In a July 2003 session, Khan said, CIA guards hooded and hung him from a metal pole for several days and repeatedly poured ice water on his mouth, nose and genitals. At one point, he said, they forced him to sit naked on a wooden box during a 15-minute videotaped interrogation. After that, Khan said, he was shackled to a wall, which prevented him from sleeping.


When a doctor arrived to check his condition, Khan begged for help, he said. Instead, Khan said, the doctor instructed the guards to again hang him from the metal bar.

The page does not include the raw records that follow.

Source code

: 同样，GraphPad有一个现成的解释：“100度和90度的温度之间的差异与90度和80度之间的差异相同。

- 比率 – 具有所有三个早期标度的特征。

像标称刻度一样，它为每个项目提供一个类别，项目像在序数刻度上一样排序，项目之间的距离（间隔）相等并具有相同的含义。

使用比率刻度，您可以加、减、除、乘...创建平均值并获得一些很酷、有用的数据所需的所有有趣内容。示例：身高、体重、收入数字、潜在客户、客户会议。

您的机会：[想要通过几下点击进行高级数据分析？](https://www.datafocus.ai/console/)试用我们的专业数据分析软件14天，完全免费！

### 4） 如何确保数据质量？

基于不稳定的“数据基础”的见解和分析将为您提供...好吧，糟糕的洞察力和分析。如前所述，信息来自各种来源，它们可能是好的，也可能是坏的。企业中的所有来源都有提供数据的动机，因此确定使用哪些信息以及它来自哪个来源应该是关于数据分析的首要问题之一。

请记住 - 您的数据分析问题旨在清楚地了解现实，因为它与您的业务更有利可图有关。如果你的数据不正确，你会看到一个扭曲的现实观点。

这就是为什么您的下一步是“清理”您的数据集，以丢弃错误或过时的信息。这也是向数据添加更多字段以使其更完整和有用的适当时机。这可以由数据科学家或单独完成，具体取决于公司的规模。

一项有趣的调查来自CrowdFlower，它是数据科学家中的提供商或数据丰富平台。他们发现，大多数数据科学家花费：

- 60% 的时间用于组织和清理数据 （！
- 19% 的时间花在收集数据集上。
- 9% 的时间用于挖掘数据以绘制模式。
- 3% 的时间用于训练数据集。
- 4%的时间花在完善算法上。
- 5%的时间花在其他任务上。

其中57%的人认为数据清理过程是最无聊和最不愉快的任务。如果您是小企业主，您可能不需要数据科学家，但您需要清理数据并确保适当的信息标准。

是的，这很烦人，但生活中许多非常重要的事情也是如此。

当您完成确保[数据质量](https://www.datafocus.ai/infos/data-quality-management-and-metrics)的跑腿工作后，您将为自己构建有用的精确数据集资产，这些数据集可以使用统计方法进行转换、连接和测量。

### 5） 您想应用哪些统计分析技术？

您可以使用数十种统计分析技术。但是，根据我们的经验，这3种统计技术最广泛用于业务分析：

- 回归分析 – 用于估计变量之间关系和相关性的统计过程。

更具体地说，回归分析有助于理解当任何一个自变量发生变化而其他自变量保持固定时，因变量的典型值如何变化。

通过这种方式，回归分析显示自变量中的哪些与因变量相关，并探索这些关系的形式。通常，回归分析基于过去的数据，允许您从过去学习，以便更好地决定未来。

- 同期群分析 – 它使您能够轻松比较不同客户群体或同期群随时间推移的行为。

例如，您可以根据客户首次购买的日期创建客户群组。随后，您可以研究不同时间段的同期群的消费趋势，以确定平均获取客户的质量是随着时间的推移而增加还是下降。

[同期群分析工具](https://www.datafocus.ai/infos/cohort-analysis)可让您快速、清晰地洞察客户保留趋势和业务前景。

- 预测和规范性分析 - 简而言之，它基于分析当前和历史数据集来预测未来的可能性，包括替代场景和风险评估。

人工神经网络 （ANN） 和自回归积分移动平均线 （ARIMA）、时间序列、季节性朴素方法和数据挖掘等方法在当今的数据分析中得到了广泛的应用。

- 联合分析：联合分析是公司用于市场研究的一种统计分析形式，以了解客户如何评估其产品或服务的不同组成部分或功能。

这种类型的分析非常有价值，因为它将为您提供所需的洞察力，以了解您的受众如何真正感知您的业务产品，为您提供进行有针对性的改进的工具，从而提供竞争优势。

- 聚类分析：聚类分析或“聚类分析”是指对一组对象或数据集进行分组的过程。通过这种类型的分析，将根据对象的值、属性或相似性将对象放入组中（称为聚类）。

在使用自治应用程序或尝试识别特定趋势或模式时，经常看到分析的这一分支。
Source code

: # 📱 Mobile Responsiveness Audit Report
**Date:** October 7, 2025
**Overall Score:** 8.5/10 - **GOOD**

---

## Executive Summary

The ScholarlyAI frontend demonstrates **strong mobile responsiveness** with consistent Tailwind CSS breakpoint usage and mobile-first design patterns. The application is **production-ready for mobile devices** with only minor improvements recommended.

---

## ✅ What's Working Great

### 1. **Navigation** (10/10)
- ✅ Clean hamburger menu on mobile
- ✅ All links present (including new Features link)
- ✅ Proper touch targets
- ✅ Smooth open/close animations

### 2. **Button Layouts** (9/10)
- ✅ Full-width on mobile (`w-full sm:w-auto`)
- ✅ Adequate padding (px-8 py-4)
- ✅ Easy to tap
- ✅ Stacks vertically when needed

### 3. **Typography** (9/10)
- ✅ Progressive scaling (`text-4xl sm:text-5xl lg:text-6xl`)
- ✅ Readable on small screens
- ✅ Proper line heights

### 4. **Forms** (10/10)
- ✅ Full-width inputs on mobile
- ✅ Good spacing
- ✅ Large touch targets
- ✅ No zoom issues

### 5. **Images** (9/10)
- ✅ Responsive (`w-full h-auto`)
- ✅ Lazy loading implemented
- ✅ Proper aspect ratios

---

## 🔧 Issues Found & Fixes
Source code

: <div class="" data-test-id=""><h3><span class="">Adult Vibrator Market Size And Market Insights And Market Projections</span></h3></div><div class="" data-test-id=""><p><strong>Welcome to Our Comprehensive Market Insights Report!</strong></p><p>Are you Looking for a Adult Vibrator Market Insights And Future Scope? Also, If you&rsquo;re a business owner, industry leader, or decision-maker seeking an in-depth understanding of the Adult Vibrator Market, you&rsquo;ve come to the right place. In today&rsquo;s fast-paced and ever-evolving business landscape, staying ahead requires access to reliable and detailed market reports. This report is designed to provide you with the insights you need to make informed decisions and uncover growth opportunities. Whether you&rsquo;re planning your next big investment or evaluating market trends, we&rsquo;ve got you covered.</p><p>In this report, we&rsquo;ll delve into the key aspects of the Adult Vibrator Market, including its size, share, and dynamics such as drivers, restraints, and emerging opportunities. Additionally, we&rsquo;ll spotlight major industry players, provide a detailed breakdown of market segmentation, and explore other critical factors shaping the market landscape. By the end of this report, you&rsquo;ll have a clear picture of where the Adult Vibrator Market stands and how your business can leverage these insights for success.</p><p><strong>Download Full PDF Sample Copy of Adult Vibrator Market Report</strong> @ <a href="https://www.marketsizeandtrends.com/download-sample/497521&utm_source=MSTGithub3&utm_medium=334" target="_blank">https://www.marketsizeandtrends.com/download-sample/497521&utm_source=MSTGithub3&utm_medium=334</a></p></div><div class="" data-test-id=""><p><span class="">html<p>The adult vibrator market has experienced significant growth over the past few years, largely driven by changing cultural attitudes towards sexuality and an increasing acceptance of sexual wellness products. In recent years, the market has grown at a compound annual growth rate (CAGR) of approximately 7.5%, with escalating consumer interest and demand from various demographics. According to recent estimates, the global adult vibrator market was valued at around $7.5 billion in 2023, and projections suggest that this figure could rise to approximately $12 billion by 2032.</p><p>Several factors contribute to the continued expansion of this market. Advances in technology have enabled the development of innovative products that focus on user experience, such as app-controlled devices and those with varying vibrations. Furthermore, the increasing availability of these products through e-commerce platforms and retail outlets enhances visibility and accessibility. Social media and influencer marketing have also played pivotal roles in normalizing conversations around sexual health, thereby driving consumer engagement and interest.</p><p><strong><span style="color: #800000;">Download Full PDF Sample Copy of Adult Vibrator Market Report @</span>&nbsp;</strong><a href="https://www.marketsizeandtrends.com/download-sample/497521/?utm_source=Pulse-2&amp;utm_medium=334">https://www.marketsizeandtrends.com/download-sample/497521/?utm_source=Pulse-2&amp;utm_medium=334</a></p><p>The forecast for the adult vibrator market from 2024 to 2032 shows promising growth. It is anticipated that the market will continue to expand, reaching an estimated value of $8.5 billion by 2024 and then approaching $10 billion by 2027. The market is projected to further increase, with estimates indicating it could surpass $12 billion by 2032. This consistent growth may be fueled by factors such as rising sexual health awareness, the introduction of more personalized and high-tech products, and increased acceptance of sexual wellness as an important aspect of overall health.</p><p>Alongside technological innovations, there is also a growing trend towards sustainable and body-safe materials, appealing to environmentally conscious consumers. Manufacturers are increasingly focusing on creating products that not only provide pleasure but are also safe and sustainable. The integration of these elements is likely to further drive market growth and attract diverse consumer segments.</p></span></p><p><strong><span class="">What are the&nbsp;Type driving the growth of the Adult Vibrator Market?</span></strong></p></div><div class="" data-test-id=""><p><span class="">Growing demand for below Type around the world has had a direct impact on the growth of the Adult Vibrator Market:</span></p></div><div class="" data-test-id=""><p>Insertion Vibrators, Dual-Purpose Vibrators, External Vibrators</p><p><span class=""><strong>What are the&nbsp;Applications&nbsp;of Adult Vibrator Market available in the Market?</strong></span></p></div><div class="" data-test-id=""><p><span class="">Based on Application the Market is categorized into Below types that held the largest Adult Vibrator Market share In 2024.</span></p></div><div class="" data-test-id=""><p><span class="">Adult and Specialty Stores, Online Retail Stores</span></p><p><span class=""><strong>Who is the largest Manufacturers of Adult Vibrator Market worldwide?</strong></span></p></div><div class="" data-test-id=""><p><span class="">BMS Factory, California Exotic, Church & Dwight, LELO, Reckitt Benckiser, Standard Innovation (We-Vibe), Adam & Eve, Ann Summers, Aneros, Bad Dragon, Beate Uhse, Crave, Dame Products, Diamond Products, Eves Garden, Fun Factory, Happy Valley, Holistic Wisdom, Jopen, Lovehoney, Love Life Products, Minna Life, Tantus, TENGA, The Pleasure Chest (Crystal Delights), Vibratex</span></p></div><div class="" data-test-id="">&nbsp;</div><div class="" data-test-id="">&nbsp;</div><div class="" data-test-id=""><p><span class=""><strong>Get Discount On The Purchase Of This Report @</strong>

After hanging from the pole for 24 hours, Khan was forced to write a "confession" while being videotaped naked.


In a statement on Tuesday, Khan's CCR lawyer J. Wells Dixon said that the newly released details "confirm that the CIA has repeatedly and continuously lied about the torture program."


Dixon added, "As layers of secrecy have been peeled away throughout the Obama administration, we see more and more evidence of CIA savagery and treachery."


Dixon called for the government to fire CIA director John Brennan, release the full Senate torture report and Panetta Review, and reopen the Justice Department's criminal investigation into the torture program.


"This is the only way to ensure that the U.S. never again resorts to torture, and the only way to move the country forward," Dixon said.


Kahn is scheduled to be sentenced by a military judge in Guantanamo Bay by February, although his lawyers are attempting to have his case moved to U.S. federal courts. He faces up to 19 years in prison.